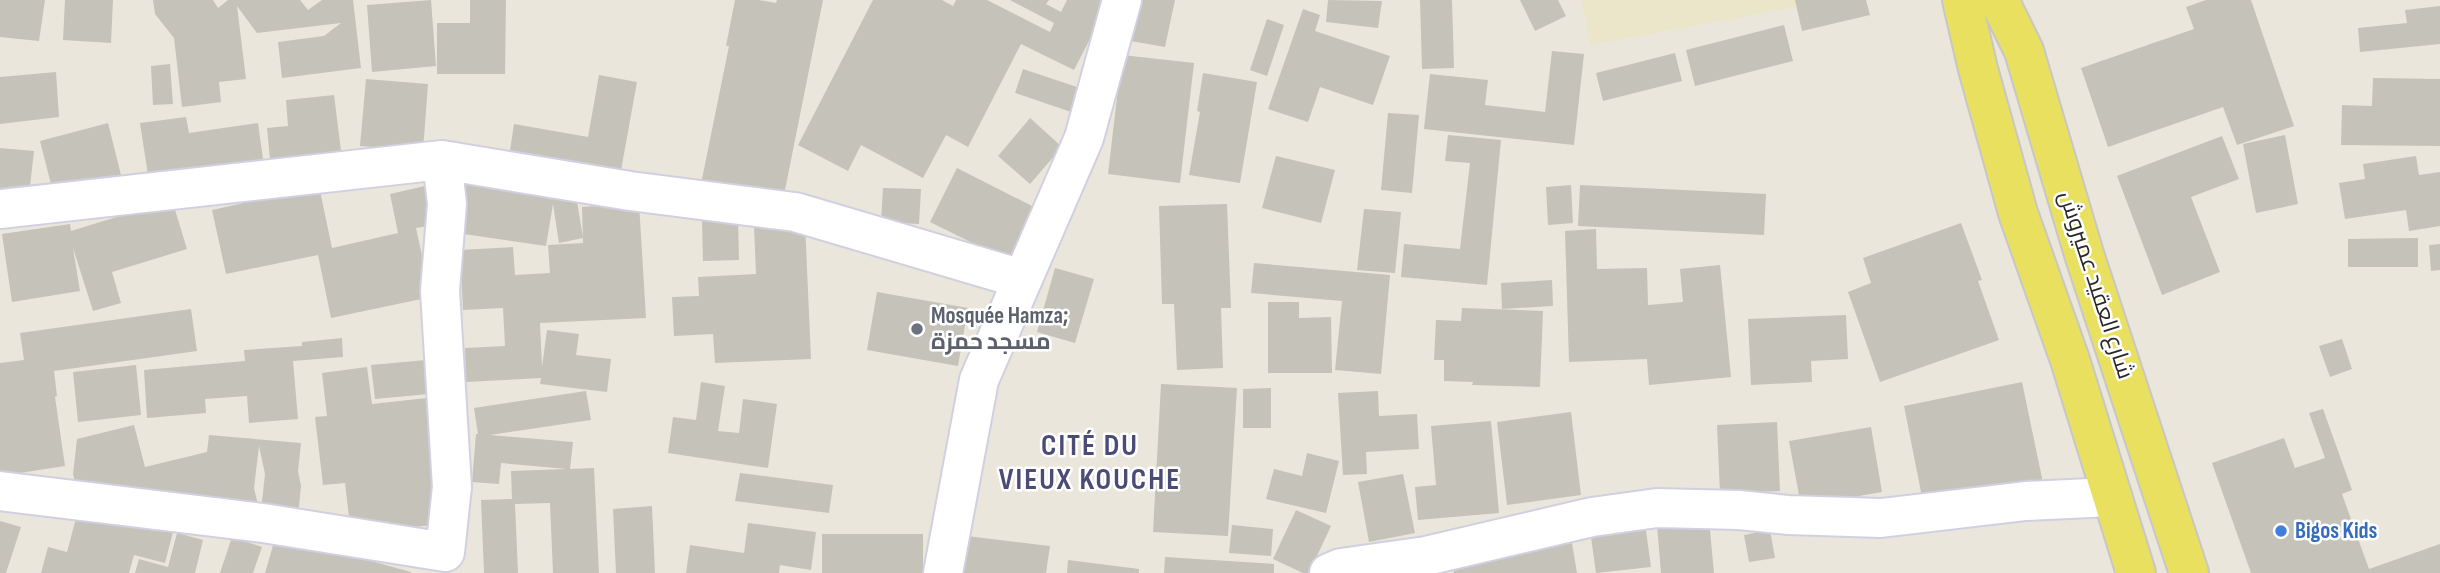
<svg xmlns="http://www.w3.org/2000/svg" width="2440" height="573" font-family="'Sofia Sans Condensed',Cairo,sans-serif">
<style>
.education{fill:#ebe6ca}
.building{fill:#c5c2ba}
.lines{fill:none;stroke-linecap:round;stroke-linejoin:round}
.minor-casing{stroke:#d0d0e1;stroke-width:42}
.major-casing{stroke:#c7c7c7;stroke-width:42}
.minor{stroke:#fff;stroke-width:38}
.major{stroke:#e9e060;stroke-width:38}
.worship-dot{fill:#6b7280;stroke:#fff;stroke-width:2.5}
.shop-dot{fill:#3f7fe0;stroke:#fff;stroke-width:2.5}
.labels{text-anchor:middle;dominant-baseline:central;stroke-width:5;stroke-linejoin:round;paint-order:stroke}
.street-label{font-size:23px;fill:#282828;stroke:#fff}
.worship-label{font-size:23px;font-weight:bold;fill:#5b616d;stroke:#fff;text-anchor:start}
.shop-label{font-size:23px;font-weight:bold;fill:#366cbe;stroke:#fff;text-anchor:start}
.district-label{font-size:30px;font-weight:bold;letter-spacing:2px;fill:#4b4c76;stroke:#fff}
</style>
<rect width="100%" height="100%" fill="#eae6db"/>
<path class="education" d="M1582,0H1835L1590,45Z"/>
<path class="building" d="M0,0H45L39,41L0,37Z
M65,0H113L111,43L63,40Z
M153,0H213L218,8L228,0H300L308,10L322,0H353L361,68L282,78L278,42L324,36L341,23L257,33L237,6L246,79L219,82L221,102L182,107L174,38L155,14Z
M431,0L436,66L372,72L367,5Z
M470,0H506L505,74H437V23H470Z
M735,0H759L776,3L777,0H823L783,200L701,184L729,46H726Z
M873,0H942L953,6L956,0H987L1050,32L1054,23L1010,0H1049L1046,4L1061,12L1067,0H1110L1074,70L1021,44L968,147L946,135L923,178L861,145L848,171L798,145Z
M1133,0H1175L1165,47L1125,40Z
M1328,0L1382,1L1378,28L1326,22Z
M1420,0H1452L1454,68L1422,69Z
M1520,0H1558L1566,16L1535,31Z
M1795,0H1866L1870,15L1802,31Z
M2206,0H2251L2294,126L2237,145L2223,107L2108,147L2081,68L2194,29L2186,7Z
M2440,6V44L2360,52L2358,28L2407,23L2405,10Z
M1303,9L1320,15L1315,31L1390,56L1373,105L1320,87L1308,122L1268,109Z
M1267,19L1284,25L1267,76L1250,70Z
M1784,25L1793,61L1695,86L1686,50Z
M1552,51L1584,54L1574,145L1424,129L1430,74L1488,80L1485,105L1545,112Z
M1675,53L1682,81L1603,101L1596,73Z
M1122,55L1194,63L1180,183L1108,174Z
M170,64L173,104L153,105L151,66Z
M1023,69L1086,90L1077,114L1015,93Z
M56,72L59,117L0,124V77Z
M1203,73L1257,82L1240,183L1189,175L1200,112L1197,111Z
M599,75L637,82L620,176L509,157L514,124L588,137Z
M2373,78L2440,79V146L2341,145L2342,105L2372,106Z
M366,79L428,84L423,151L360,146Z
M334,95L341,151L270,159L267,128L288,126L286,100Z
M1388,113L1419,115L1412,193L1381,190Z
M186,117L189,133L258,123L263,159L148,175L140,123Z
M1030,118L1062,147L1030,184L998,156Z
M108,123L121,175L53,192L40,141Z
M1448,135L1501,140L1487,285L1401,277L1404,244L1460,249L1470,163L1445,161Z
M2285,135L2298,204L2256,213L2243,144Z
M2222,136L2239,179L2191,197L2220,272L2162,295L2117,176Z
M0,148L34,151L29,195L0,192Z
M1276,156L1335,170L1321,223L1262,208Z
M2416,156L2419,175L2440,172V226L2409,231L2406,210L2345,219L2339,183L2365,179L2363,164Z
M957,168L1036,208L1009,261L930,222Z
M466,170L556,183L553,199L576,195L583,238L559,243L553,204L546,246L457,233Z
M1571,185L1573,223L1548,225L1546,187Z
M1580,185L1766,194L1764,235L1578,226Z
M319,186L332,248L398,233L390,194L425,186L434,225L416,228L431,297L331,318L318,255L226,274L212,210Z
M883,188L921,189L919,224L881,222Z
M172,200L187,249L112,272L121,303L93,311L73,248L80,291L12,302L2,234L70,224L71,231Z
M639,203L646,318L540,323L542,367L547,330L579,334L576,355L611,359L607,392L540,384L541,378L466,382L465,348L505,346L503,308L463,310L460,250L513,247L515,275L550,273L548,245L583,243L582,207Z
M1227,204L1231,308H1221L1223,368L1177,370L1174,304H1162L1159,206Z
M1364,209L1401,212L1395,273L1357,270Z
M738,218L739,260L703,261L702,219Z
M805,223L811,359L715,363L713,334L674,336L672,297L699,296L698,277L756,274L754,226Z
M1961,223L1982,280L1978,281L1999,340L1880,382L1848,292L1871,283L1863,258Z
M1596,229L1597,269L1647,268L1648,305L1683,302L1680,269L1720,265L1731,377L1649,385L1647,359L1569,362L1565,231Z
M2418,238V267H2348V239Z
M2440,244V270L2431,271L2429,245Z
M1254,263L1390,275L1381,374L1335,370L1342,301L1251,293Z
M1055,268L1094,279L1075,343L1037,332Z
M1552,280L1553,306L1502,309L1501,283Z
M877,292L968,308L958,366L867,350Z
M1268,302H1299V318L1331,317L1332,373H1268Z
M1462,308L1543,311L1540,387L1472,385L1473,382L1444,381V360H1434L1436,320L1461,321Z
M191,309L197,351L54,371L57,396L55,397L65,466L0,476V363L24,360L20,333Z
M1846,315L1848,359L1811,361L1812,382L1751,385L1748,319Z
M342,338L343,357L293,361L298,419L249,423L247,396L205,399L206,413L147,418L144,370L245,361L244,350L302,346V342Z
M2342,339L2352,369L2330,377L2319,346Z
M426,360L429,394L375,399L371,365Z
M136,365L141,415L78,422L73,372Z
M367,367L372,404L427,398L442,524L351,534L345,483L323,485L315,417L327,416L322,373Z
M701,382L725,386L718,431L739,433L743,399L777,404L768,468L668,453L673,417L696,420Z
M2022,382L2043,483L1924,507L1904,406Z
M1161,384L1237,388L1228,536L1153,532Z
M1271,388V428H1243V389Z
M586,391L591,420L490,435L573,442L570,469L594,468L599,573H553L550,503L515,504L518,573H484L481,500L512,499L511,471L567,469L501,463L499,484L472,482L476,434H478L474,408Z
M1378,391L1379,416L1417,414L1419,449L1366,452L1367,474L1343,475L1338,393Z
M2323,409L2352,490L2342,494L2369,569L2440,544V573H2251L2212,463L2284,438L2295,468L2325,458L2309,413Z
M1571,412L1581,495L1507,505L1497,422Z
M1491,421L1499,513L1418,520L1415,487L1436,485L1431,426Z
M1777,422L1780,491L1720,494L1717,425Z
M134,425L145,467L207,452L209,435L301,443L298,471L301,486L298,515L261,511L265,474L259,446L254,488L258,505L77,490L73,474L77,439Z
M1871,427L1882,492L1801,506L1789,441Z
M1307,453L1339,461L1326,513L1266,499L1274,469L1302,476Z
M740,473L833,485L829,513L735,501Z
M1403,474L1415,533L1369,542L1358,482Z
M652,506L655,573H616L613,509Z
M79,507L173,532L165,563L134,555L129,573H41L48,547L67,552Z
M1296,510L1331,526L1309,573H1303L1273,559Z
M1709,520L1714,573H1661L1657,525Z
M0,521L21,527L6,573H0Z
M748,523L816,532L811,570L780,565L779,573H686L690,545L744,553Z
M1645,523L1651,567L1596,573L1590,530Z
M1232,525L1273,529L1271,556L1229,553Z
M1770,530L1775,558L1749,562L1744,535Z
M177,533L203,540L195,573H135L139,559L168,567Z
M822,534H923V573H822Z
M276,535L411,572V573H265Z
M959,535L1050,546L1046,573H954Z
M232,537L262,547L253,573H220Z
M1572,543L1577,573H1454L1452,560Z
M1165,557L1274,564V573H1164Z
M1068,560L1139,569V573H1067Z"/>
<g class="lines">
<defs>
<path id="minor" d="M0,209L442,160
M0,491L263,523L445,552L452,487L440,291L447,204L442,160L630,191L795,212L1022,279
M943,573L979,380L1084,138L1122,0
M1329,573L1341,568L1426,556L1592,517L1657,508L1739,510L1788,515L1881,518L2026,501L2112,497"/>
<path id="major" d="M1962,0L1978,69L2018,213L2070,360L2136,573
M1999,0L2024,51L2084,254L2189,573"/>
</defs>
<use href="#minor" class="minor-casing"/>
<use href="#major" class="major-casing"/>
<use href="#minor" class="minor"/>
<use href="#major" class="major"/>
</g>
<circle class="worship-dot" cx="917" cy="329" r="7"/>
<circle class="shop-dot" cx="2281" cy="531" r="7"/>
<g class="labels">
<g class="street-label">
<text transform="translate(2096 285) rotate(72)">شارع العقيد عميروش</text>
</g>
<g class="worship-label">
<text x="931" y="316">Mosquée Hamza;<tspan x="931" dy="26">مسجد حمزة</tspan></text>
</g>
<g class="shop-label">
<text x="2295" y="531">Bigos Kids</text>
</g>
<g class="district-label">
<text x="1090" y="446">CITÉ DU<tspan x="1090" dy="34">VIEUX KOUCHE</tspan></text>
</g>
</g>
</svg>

═══

EXERCISE GOAL >>
Search the records for the word "casing". Copy each line where it appears.

THE COMPLETED TASK >>
.minor-casing{stroke:#d0d0e1;stroke-width:42}
.major-casing{stroke:#c7c7c7;stroke-width:42}
<use href="#minor" class="minor-casing"/>
<use href="#major" class="major-casing"/>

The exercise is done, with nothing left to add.